* **Work order**: Report how many of the lines below contain the word "series". Give only the number.

++++ Data ++++

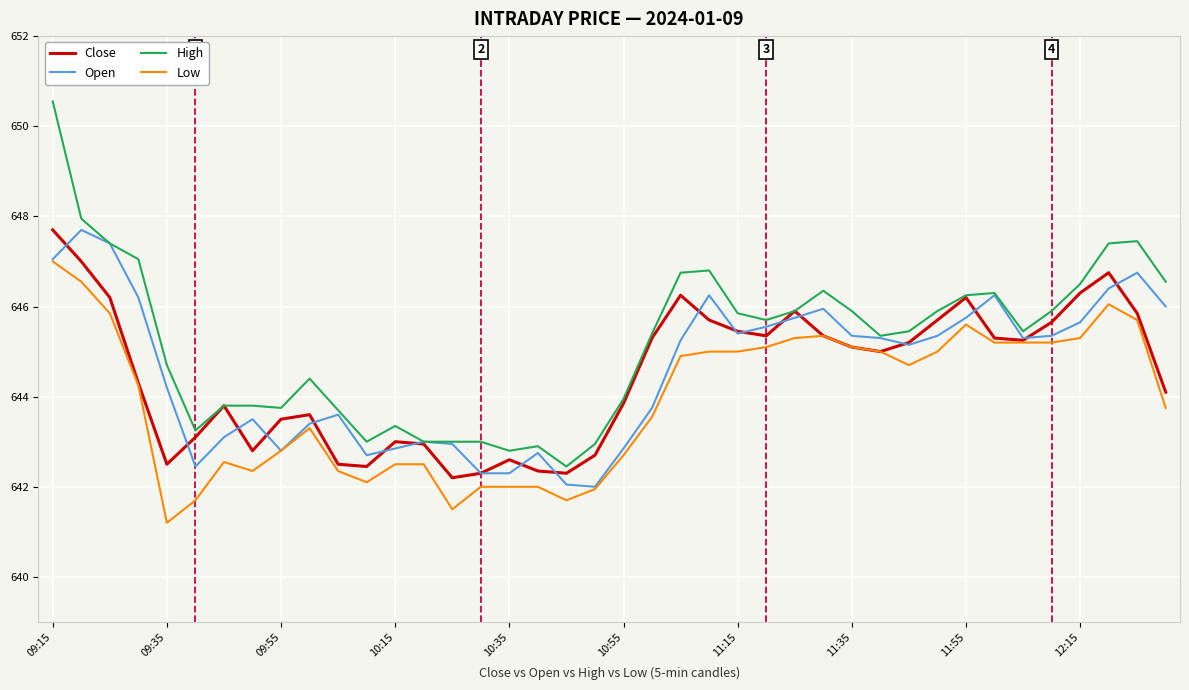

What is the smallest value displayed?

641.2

++++
++++ Data ++++

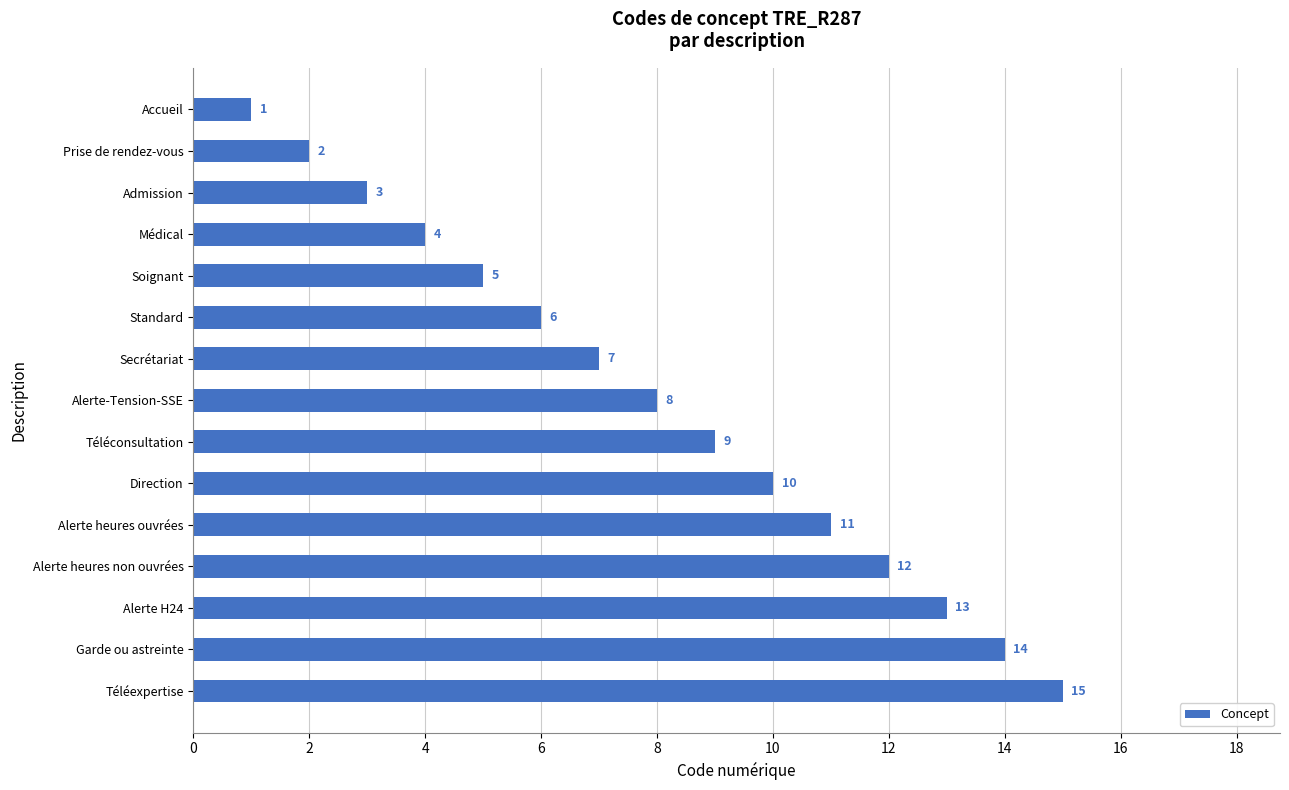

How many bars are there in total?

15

++++
++++ Data ++++

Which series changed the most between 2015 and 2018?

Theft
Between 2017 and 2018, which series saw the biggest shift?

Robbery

++++

* **Output below**: 2